• Thursday, April 18, 2024
businessday logo

BusinessDay

Nigeria’s sugar imports rise by 5% after 2yrs’ consecutive decline

sugar

Nigeria’s sugar and sugar confectionery imports rose marginally year-on-year by 5.1 percent in 2019, after recording a consistent decline since 2016, a BusinessDay analysis shows.

According to data from the International Trade Centre (ITC), a multilateral agency that serves as a focal point for trade-related technical assistance, importation of sugar steadily reduced by 23 percent to $619.3 million in 2017 from $804.5 in 2016 and by 16 percent to $519.9 million in 2018, but rose by 5.1 percent to $545.7 million in 2019.

“The international sugar market is really tight because Brazil and India are not producing much unlike before, in which reduced production resulted in price pressure,” Ayorinde Akinloye, a consumer analyst at CSL Stockbrokers, said.

Nigeria, one of sub-Saharan Africa’s largest importers of sugar, imports its raw sugar from countries such as Brazil and India. According to Food and Agriculture Organization (FAO), Sugar Price Index averaged 190.3 points in December 2019 from 168.6 points in September.

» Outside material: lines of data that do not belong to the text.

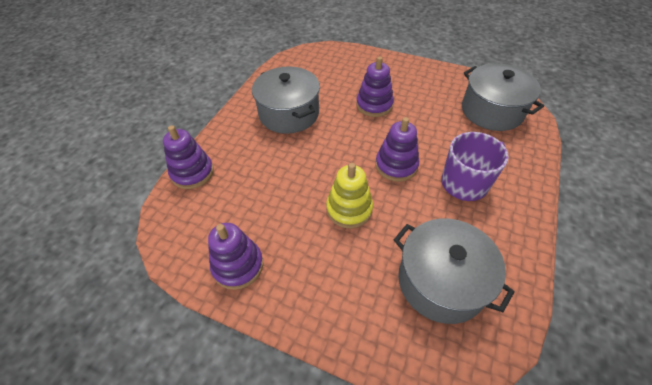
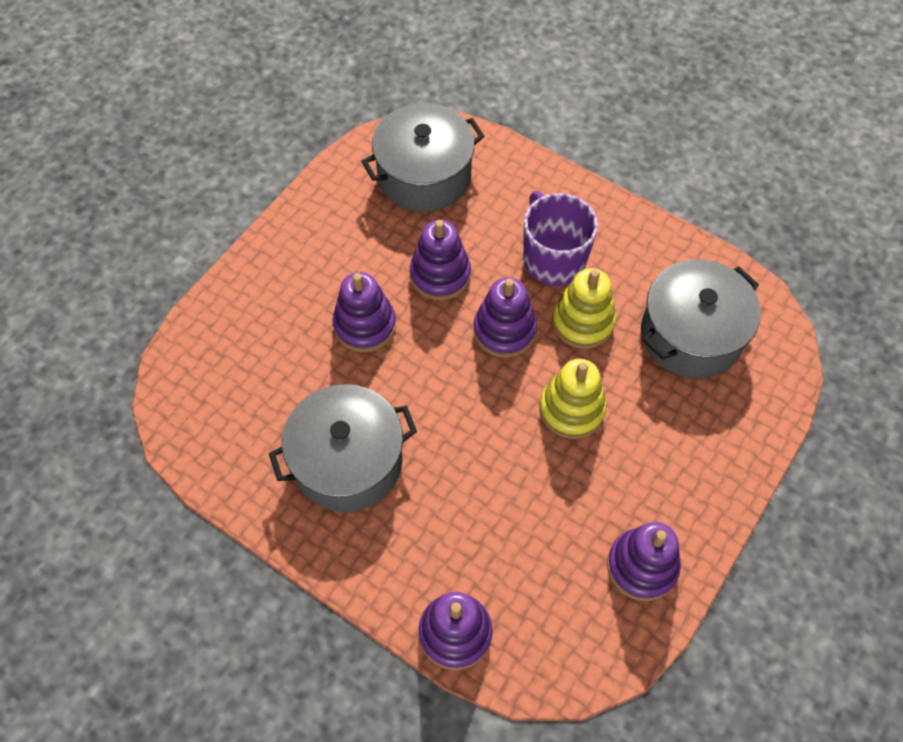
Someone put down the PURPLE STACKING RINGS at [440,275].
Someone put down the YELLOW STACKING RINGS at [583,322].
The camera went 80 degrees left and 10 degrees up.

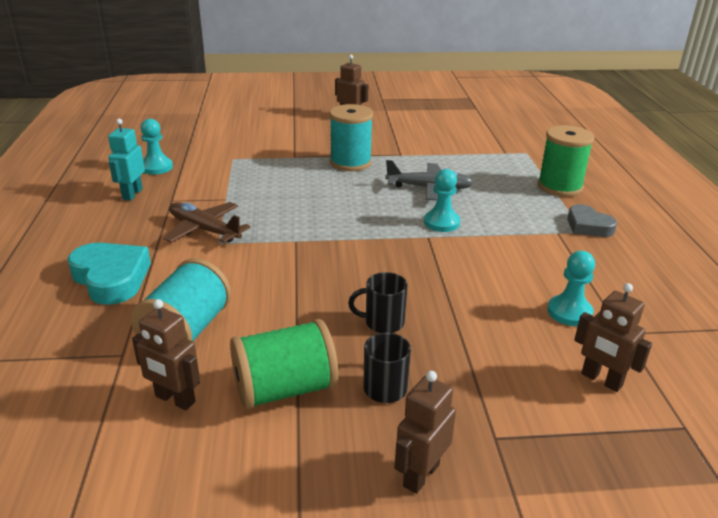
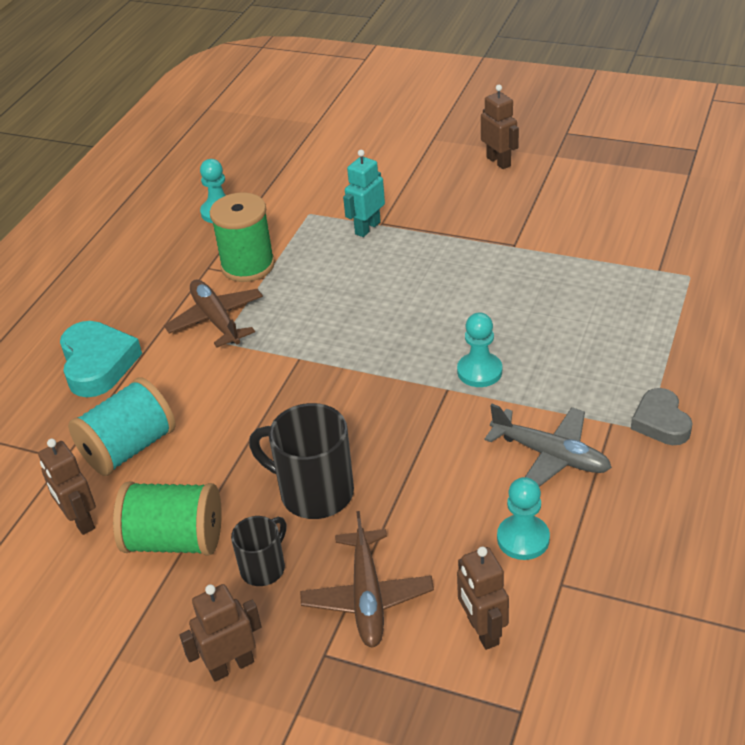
Someone took away the TURQUOISE BOBBIN at [350,162].
Someone put down the RUSSET AEROPLANE at [367,597].
Someone carried the TURQUOISE ROBOT FIGURE from [132,194] to [367,228].
Someone carried the GRAY AEROPLANE from [429,188] to [550,455].
Someone carried the LEAF-GREEN BOBBIN from [559,187] to [248,265].
Someone scaled the JET-BLACK MUG at [383,322] by 1.72.
The camera went 30 degrees right and 10 degrees up.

Read also: COVID-19: OCP Africa’s Agribooster set to support 75,000 farmers in planting season

“The rally in international sugar price quotations was prompted by rising crude oil prices, a situation that encouraged Brazil’s sugar mills to use more sugarcane supplies to produce ethanol instead of sugar, which resulted in reduced sugar availability in the global market,” the FAO report stated.

In the crop year of 2018/2019, Brazil produced approximately 29.5 million metric tons of sugar, a decrease of more than 24 percent in comparison to the previous year. This is the first time in the indicated period when then Brazilian annual sugar production stood below 30 million tons.

Emmanuel Ijewere, vice president, Nigerian AgriBusiness Group (NABG), noted that sugarcane production in Nigeria had a little challenge the year before which now cascaded into last year and that created a situation where there was a shortfall of the level of sugar.

“But I believe that Nigeria will import less this year because the COVID-19 has adjusted and reset a number of things. Nigeria will not be importing sugar except for specialised kinds, but a lot will be done to discourage it,” Ijewere said.

Sugar importation in Nigeria has been on a decline since 2016 till it picked up last year due to the Federal Government’s National Sugar Master Plan (NSMP), a policy roadmap for sugar production that was implemented in 2013 with the objective to achieve self-sufficiency in sugar production, save foreign exchange on the importation of sugar and ethanol, and establishment of 28 factories of varying capacities across the country, among others.

The policy provides a five-year tax holiday for investors in the country’s sugar added-value chain, a 10 percent duty, plus a 50 percent levy on imported sugar and a 20 percent, plus a 60 percent levy for imported refined sugar. It is aimed to produce around 1.79 million tons of sugar in 2020-23.

Experts believe that international sugar prices may be lower this year as Brazilian sugarcane mills are likely to accelerate a shift away from ethanol production to sugar in the upcoming season as sharply lower oil prices erode the competitiveness of the biofuel against gasoline.